Galaxy Express were more about image. The beautiful locks and well-defined cheek-bones of the lead guitarist didn’t fit well with the sound of the band, but the aggressive expression on the face of the shade-wearing bassist was much more in keeping. Gate Flowers, despite its gentle sounding name was equally aggressive, with a sound that predates their most recent album – Times. Both Galaxy Express and Gate Flowers declaimed their music to the audience, sometimes shouting, sometimes screaming, sometimes singing, but mostly acknowledging the audience was there.

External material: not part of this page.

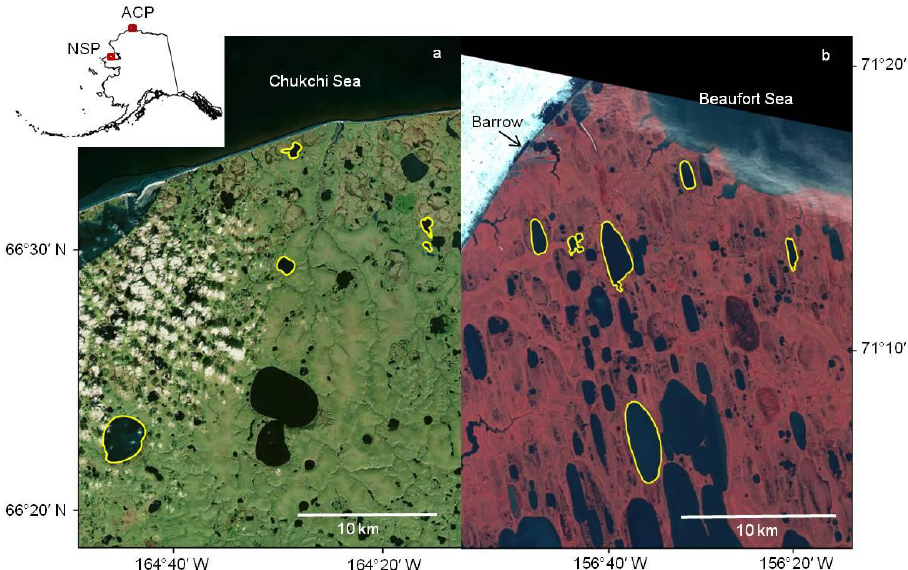
Fig. 1. Study lakes are highlighted in yellow on (a) northern Seward Peninsula (NSP) and (b) Arctic Coastal Plain (ACP) south of Barrow. In panel (a) the large lake in the lower left is Whitefish Maar and the double-lobed lake in the center bottom is Devil Mountain Maar, both of volcanic origin; all other study lakes in both regions are of thermokarst origin. Panel (a) is a Spot 5 mosaic from the Geographic Information Network of Alaska and panel (b) is a scene from 10 July 2008 AVNIR-2 (Advanced Visible and Near Infrared Radiometer type 2).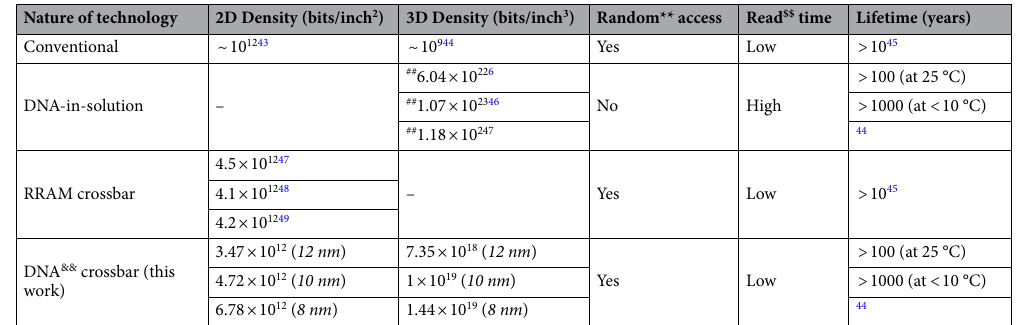
Table 1. Comparison of various storage technologies (existing and proposed). ## For 3D density of DNA-in- solution technology, bulk density is that of pure water. $$ Read time is classified to be ‘High’ if it is > 1 h and ‘Low’ if it is < 10 ns. && 2D and 3D density metrics for DNA crossbar storage are based on topological and DNA parameters. Italicized numbers (8 nm, 10 nm, 12 nm) refer to the half-pitch of the crossbar array.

Goonam on stage at the Barfly
Goonam on stage at the Barfly. Keyboardist Kim Naun’s head is perilously close to bassist Eem Byunghak’s headstock

It’s possibly not a coincidence that Goonam has been the audience favourites at the gigs. In fact the other bands have at times felt like they were the warm-up acts for Goonam. With Goonam, the music is less hard-core, more melodious. Possibly related, Goonam were the only band to include a woman in the line-up, a keyboardist who plays centre stage, in between the two main band members on guitar, and almost concealing the drummer from the audience’s view. When not playing keyboard, she’s whooping and leaping about, almost but never quite catching her forehead on the headstock of the bass guitar, and always with a huge smile on her face. These are musicians who are not only enjoying the music itself but communicating that enjoyment to the audience; and when the opportunity allows the guitarists leave the stage to play among the audience a form of audience interaction one expects from traditional Korean entertainers. And in fact one of their tracks – Jangdan – is based on a traditional rhythm.

But while Goonam might have been the audience favourite, all four bands gave their all, night after night, with quality sets energetically delivered. And with such intimate venues the audience had the chance to get up close. It seems from the reviews linked below that they went down a storm wherever they went.